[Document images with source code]
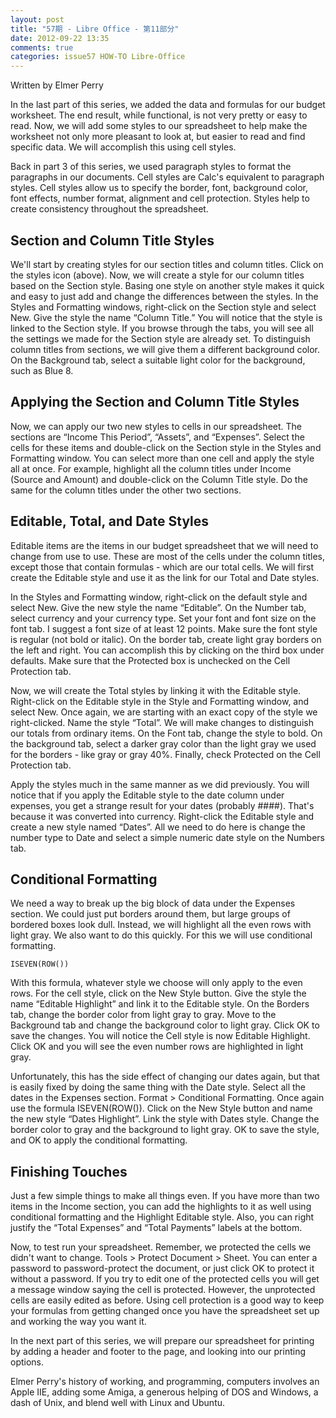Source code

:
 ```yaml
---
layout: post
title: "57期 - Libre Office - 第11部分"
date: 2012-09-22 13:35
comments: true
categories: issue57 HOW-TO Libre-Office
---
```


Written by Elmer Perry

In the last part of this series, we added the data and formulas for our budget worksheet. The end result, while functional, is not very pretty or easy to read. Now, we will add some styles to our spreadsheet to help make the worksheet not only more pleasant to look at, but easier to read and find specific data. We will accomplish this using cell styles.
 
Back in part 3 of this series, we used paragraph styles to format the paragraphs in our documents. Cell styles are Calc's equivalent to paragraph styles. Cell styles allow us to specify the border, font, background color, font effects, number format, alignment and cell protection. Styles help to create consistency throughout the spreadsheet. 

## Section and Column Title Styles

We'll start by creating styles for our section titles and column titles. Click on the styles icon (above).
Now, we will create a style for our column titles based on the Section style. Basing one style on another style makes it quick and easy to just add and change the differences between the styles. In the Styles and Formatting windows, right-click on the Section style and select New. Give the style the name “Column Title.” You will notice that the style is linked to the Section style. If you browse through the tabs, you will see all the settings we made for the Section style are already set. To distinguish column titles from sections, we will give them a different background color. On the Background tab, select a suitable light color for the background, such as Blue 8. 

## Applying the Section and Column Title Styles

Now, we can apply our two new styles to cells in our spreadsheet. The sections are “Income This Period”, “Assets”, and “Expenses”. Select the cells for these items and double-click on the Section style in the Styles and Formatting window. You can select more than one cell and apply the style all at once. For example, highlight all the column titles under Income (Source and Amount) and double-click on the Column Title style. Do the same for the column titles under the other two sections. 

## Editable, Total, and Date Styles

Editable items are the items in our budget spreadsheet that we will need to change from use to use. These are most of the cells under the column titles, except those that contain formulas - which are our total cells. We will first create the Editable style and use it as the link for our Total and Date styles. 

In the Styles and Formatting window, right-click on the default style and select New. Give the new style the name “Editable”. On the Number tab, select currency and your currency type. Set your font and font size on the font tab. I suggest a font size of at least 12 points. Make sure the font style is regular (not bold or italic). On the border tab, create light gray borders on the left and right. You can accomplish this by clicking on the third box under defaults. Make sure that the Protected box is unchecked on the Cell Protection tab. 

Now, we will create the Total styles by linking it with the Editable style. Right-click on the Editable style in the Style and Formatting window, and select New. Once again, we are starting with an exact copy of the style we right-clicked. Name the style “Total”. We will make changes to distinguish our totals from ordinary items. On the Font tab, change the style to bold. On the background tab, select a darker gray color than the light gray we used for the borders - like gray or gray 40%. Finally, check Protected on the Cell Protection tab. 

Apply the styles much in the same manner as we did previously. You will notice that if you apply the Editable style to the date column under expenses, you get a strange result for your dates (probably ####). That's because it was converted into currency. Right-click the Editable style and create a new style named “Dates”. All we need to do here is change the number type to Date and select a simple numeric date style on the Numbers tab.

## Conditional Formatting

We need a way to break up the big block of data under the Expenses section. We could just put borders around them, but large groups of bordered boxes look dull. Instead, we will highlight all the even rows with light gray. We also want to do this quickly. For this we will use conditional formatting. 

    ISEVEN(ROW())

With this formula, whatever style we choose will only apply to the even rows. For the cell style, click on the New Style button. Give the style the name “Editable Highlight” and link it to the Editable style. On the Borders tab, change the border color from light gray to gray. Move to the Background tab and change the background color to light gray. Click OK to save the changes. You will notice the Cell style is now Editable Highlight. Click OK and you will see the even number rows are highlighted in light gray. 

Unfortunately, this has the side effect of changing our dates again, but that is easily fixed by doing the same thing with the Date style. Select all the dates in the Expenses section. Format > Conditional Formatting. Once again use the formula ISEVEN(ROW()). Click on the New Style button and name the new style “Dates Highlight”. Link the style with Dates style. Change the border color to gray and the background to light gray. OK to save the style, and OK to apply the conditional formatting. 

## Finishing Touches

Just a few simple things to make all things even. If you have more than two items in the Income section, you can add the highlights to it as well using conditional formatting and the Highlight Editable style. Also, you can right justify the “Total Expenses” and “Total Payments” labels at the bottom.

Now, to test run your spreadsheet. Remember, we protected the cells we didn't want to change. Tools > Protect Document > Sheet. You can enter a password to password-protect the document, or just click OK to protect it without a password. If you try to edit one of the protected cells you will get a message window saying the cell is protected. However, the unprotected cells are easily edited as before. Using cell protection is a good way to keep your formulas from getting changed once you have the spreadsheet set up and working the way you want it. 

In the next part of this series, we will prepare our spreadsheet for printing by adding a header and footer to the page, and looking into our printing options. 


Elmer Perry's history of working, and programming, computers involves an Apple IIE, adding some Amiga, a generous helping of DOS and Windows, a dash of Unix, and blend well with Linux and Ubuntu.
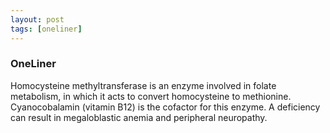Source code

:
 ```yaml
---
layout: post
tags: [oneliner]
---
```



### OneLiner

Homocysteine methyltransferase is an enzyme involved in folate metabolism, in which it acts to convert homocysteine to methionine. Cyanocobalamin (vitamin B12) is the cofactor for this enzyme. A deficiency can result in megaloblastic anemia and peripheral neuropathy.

:: INSTRUCTIONS TO FOLLOW ::
Output the records exactly, pictures excluded.

:: OUTPUT FOR THIS TASK ::
Source code

:
 ```yaml
---
layout: post
title: "57期 - Libre Office - 第11部分"
date: 2012-09-22 13:35
comments: true
categories: issue57 HOW-TO Libre-Office
---
```


Written by Elmer Perry

In the last part of this series, we added the data and formulas for our budget worksheet. The end result, while functional, is not very pretty or easy to read. Now, we will add some styles to our spreadsheet to help make the worksheet not only more pleasant to look at, but easier to read and find specific data. We will accomplish this using cell styles.
 
Back in part 3 of this series, we used paragraph styles to format the paragraphs in our documents. Cell styles are Calc's equivalent to paragraph styles. Cell styles allow us to specify the border, font, background color, font effects, number format, alignment and cell protection. Styles help to create consistency throughout the spreadsheet. 

## Section and Column Title Styles

We'll start by creating styles for our section titles and column titles. Click on the styles icon (above).
Now, we will create a style for our column titles based on the Section style. Basing one style on another style makes it quick and easy to just add and change the differences between the styles. In the Styles and Formatting windows, right-click on the Section style and select New. Give the style the name “Column Title.” You will notice that the style is linked to the Section style. If you browse through the tabs, you will see all the settings we made for the Section style are already set. To distinguish column titles from sections, we will give them a different background color. On the Background tab, select a suitable light color for the background, such as Blue 8. 

## Applying the Section and Column Title Styles

Now, we can apply our two new styles to cells in our spreadsheet. The sections are “Income This Period”, “Assets”, and “Expenses”. Select the cells for these items and double-click on the Section style in the Styles and Formatting window. You can select more than one cell and apply the style all at once. For example, highlight all the column titles under Income (Source and Amount) and double-click on the Column Title style. Do the same for the column titles under the other two sections. 

## Editable, Total, and Date Styles

Editable items are the items in our budget spreadsheet that we will need to change from use to use. These are most of the cells under the column titles, except those that contain formulas - which are our total cells. We will first create the Editable style and use it as the link for our Total and Date styles. 

In the Styles and Formatting window, right-click on the default style and select New. Give the new style the name “Editable”. On the Number tab, select currency and your currency type. Set your font and font size on the font tab. I suggest a font size of at least 12 points. Make sure the font style is regular (not bold or italic). On the border tab, create light gray borders on the left and right. You can accomplish this by clicking on the third box under defaults. Make sure that the Protected box is unchecked on the Cell Protection tab. 

Now, we will create the Total styles by linking it with the Editable style. Right-click on the Editable style in the Style and Formatting window, and select New. Once again, we are starting with an exact copy of the style we right-clicked. Name the style “Total”. We will make changes to distinguish our totals from ordinary items. On the Font tab, change the style to bold. On the background tab, select a darker gray color than the light gray we used for the borders - like gray or gray 40%. Finally, check Protected on the Cell Protection tab. 

Apply the styles much in the same manner as we did previously. You will notice that if you apply the Editable style to the date column under expenses, you get a strange result for your dates (probably ####). That's because it was converted into currency. Right-click the Editable style and create a new style named “Dates”. All we need to do here is change the number type to Date and select a simple numeric date style on the Numbers tab.

## Conditional Formatting

We need a way to break up the big block of data under the Expenses section. We could just put borders around them, but large groups of bordered boxes look dull. Instead, we will highlight all the even rows with light gray. We also want to do this quickly. For this we will use conditional formatting. 

    ISEVEN(ROW())

With this formula, whatever style we choose will only apply to the even rows. For the cell style, click on the New Style button. Give the style the name “Editable Highlight” and link it to the Editable style. On the Borders tab, change the border color from light gray to gray. Move to the Background tab and change the background color to light gray. Click OK to save the changes. You will notice the Cell style is now Editable Highlight. Click OK and you will see the even number rows are highlighted in light gray. 

Unfortunately, this has the side effect of changing our dates again, but that is easily fixed by doing the same thing with the Date style. Select all the dates in the Expenses section. Format > Conditional Formatting. Once again use the formula ISEVEN(ROW()). Click on the New Style button and name the new style “Dates Highlight”. Link the style with Dates style. Change the border color to gray and the background to light gray. OK to save the style, and OK to apply the conditional formatting. 

## Finishing Touches

Just a few simple things to make all things even. If you have more than two items in the Income section, you can add the highlights to it as well using conditional formatting and the Highlight Editable style. Also, you can right justify the “Total Expenses” and “Total Payments” labels at the bottom.

Now, to test run your spreadsheet. Remember, we protected the cells we didn't want to change. Tools > Protect Document > Sheet. You can enter a password to password-protect the document, or just click OK to protect it without a password. If you try to edit one of the protected cells you will get a message window saying the cell is protected. However, the unprotected cells are easily edited as before. Using cell protection is a good way to keep your formulas from getting changed once you have the spreadsheet set up and working the way you want it. 

In the next part of this series, we will prepare our spreadsheet for printing by adding a header and footer to the page, and looking into our printing options. 


Elmer Perry's history of working, and programming, computers involves an Apple IIE, adding some Amiga, a generous helping of DOS and Windows, a dash of Unix, and blend well with Linux and Ubuntu.
Source code

:
 ```yaml
---
layout: post
tags: [oneliner]
---
```



### OneLiner

Homocysteine methyltransferase is an enzyme involved in folate metabolism, in which it acts to convert homocysteine to methionine. Cyanocobalamin (vitamin B12) is the cofactor for this enzyme. A deficiency can result in megaloblastic anemia and peripheral neuropathy.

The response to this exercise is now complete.